Hi, can you show an example of how to calculate Retention (1,7,30 days) by monthly cohorts? I have been trying to do it for 3 days on different datasets, the result is not working. thanks
Hey @ki.polikutin
Long time no see! Hope you’ve already figured it out! :fingers_crossed: Just in case, here’s my thinking process and the query for monthly cohorts retention.
First, let’s start with our cohorts – we want them to be monthly. More precisely, we want to group users into calendar month cohorts. There’re 2 functions that come very handy here.
DATE_TRUNC
will extract a specific part from a timestamp.

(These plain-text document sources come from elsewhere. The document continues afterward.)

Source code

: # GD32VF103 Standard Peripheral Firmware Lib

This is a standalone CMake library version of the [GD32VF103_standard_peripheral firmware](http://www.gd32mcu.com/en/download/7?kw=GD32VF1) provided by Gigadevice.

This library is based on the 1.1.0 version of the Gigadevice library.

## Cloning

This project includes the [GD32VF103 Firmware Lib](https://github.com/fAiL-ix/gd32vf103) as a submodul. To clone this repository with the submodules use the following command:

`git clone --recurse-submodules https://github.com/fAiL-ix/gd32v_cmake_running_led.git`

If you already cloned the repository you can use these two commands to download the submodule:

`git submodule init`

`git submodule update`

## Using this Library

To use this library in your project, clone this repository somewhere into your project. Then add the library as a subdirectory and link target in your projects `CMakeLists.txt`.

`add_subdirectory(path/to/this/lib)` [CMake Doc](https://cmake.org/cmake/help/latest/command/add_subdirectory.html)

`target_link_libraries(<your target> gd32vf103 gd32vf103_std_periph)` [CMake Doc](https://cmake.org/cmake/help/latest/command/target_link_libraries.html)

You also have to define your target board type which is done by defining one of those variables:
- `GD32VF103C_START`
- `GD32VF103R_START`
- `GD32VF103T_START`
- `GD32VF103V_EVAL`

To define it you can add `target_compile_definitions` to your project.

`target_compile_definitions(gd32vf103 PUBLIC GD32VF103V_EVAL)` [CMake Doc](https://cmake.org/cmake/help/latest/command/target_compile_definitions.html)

In our case, it’ll return another timestamp with the first day of the month and 00:00:00
for hours, minutes and seconds.
The other function is TO_CHAR
– it’ll return a string in the format we specified. Here’re both in action:
SELECT
DATE_TRUNC('month', created_at),
TO_CHAR(created_at, 'YYYY-MM')
FROM users
Let’s use DATE_TRUNC()
to assign each user a cohort:
WITH users_with_cohorts AS (
SELECT
DATE_TRUNC('month', created_at) AS cohort,
*
FROM users
)
SELECT *
FROM users_with_cohorts
Now let’s look at user retention. For every user we need to answer the question “Was a user active on D7”? If we have it, then we just need to group this data by users’ cohorts and we’re done.
Here comes the question: how do we define if a user was active? Ideally, we should have an activity table that looks smth like this:
user_id | active_at |
1 | 2018-01-01 |
1 | 2018-01-02 |
2 | 2018-01-03 |
3 | 2018-01-04 |
Such an activity table could be built based on our production database or analytics events data. It’s all a matter of definition.
Let’s use Bindle’s mobile analytics data and have a very simple definition of activity: If there’s a mobile event on a certain date – then a user was active. Later, we can tighten our definition up and use a specific event. For example, a user is active on day X only if there’s a reading event.
WITH user_activity AS (
SELECT
user_id,
created_at AS active_at
FROM mobile_analytics.events
WHERE
user_id IS NOT NULL
)
SELECT *
FROM user_activity
Note that since user activity is based on mobile_analytics.events
table users might have multiple activity records for the same date. It might affect our calculation later, keep it in mind.
Now let’s join users with cohorts and user activity. At this point for every user record (from users_with_records
) we’ll have multiple activity records. Let’s subtract user’s signup timestamp from each activity’s timestamp – it’ll give us a day on which a user was active:
WITH users_with_cohorts AS (
SELECT
DATE_TRUNC('month', created_at) AS cohort,
id AS user_id,
*
FROM users
), user_activity AS (
SELECT
user_id,
created_at AS active_at
FROM mobile_analytics.events
WHERE
user_id IS NOT NULL
)
SELECT
c.user_id,
cohort,
DATE_PART('day', a.active_at - c.created_at) AS activity_day
FROM users_with_cohorts c
LEFT JOIN user_activity a
ON c.user_id = a.user_id
As you can see, until this point our preparations were quite generic – we haven’t specified which retention are we going to calculate – D1, D7, etc. It’s time to do this now.
All we have to do is to group and count users by their cohorts and activity days:
WITH users_with_cohorts AS (
SELECT
DATE_TRUNC('month', created_at) AS cohort,
id AS user_id,
created_at
FROM users
), user_activity AS (
SELECT
user_id,
created_at AS active_at
FROM mobile_analytics.events
WHERE
user_id IS NOT NULL
), activity_days_per_user AS (
SELECT
c.user_id,
cohort,
DATE_PART('day', a.active_at - c.created_at) AS activity_day
FROM users_with_cohorts c
LEFT JOIN user_activity a
ON c.user_id = a.user_id
)
SELECT
cohort,
COUNT(DISTINCT(CASE WHEN activity_day = 1 THEN user_id END)) AS D1,
COUNT(DISTINCT(CASE WHEN activity_day = 7 THEN user_id END)) AS D7,
COUNT(DISTINCT(CASE WHEN activity_day = 30 THEN user_id END)) AS D30
FROM activity_days_per_user
GROUP BY 1
Well here it is – retention for monthly cohorts. You can extend it to any day (D60
or D180
for example).
We can go even further – calculate activity weeks/months instead of days (DATE_PART('week')
or DATE_PART('month')
) and simply group by cohort
and activity_month
instead of conditionally counting D1/D7/D30.
Looking forward for more questions, have fun!